The Halifax site is also smaller and less suitable for acute activity due to the layout of the wards. Analysis suggests it would cost an extra £1m to staff CRH with nurses if it was the main emergency centre.

Halifax MP, Linda Riordan, who spoke earlier this year at the meeting to battle for Calderdale A&E's future pictured below, said the “fight would go on to keep A&E in Calderdale”.

 

She said: “Bottom line is what we’ve said all along, it’s about saving money not lives. It’s got to have an impact if you’re travelling twice as far to Huddersfield rather than Halifax.

“We’ve got a brand new fit for purpose hospital in Calderdale which needs keeping open.”

Mrs Riordan said hospital chiefs should consider buying out the £600m PFI deal and claimed it was the only way for Halifax to get a new hospital in 1997 after years of neglect.

In August, Trust chief executive Owen Williams said the PFI deal could only be bought out in 2031 and they were unlikely to be able to afford it.

Huddersfield and Calderdale hospital plans: "No significant impact" on 999 journeys ambulance chiefs claim

Analysis by the Trust claims 96% of people in Calderdale and Huddersfield can reach either hospital in 30 minutes.

It says the impact of locating A&E at Calderdale would be more detrimental on travel times than having it the other way round.

Yorkshire Ambulance Service was asked to predict response times and concluded there would be “no significant impact” on 999 journeys.

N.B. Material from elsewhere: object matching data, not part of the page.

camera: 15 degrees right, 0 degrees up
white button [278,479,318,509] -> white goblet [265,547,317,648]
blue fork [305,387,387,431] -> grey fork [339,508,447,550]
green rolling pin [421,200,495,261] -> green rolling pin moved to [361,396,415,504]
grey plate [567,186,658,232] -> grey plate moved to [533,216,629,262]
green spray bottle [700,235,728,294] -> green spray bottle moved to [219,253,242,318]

The document says: “...it is clear to see that the clinical impact would be low with few journeys exceeding 30 minutes... even 45 minute journeys for serious trauma are not thought to be problematic as long as the patient gets prompt appropriate care on arrival.”

Trust chiefs admit there would be 15 to 20 minute increases for relatives travelling by car or people self-attending A&E.

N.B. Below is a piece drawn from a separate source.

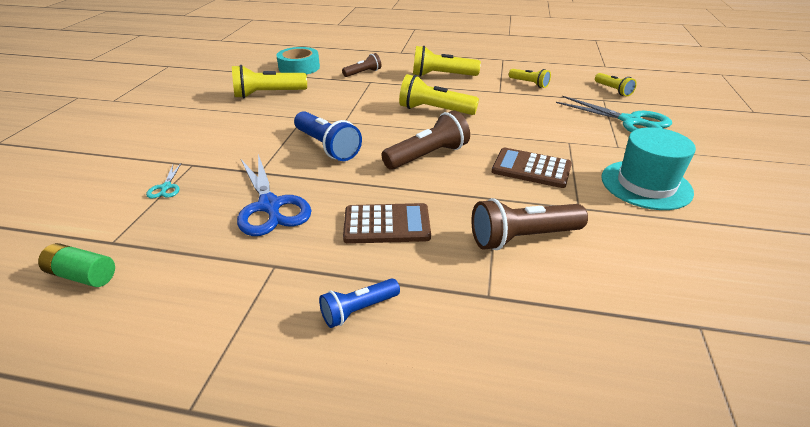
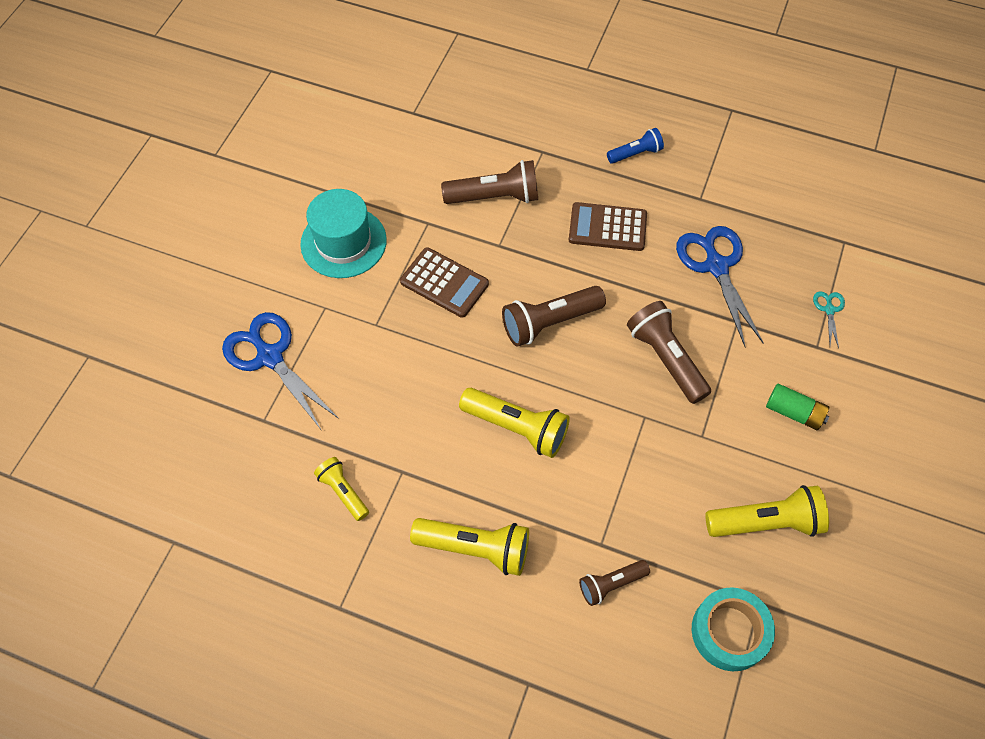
camera: 170 degrees left, 25 degrees up
green battery [38,243,115,287] -> green battery moved to [766,383,829,430]
blue flashlight [294,111,362,161] -> brown flashlight [627,301,711,404]
turquoise scissors [556,96,672,132] -> blue scissors [222,312,339,431]
yellow flashlight [595,73,637,96] -> none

In addition the analysis has revealed:

Three-out-of-four patients (75%) are within a 15 minute drive of Calderdale Royal Hospital or Huddersfield Royal Infirmary.

Almost one-in-four Calderdale residents (22%) are already taken to Huddersfield Royal for emergency care.

60% of Huddersfield residents already go to Calderdale Royal for planned care.

Approximately six patients per day have to be transferred between the two sites.

All ambulance journeys for residents in Calderdale and Huddersfield should be under 45 minutes.

The Trust says AA Route Planner gives a journey time from Todmorden to HRI of 25 minutes.

But a search by the Examiner using Google maps revealed the journey could be almost an hour (56 minutes).